Managing AWS cloud costs is a key challenge for growing businesses. Virtual cards offer a practical way to pay AWS bills while keeping spending under control. Here’s how you can use DogPay for AWS billing.

First, fund your DogPay wallet with USDC or other supported stablecoins. Once your wallet is topped up, you can generate a dedicated virtual card for AWS. Each card comes with a unique card number, expiry, and CVV. You can set spending limits per card, which helps prevent unexpected charges.

Add the DogPay virtual card as a payment method in your AWS account. Navigate to the Payment Methods section under Billing and Cost Management. Enter the card details from DogPay. AWS will process a small verification charge to confirm the card is valid; this amount is returned within a few days.

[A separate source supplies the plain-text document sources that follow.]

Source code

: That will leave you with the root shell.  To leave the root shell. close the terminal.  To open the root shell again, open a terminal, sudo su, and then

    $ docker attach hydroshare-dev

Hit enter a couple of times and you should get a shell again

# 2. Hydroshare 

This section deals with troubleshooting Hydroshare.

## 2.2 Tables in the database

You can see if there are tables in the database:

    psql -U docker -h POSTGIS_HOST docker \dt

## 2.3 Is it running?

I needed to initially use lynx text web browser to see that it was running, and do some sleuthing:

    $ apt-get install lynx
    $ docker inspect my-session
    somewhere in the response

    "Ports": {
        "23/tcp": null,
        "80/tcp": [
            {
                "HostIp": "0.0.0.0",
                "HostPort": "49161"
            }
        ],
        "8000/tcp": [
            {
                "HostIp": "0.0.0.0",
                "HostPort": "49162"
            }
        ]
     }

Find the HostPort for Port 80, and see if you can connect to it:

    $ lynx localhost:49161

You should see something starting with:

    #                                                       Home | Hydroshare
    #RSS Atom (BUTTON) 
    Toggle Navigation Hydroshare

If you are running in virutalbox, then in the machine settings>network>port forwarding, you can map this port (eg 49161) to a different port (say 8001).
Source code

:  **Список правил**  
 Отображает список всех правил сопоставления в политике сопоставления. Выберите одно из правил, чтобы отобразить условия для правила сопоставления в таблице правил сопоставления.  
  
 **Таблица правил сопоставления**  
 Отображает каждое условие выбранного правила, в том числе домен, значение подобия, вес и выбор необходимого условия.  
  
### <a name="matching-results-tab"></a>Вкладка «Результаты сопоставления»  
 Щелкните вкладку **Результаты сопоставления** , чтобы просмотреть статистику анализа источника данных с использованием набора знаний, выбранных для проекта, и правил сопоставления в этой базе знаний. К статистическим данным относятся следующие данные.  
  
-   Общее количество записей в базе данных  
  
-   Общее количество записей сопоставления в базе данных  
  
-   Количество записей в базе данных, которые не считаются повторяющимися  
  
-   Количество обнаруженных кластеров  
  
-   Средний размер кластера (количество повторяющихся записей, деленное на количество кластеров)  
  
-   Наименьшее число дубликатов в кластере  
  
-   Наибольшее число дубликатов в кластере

After the card is added, you can assign it as the default payment method or use it for specific AWS services. DogPay cards support stablecoin settlement, which means your payments are processed using digital dollars, reducing reliance on traditional banking rails.

For teams, DogPay provides spend visibility. You can track AWS expenses per card, receive transaction notifications, and manage multiple cards for different projects or departments. If a card’s limit is reached, AWS will prompt you to update the payment method, so you can quickly add a new card or adjust the limit.

DogPay fits into your AWS billing workflow as a payment infrastructure layer. It offers dedicated virtual cards, global account capabilities for multi-region teams, and stablecoin settlement for faster, lower-cost transactions. While DogPay does not guarantee that every AWS payment will succeed—because AWS may decline a card for its own reasons—it provides a reliable card issuance and management platform. With DogPay, you can configure cards with custom limits, monitor spending in real time, and maintain separate cards for different cloud subscriptions, all while keeping your primary bank accounts separate.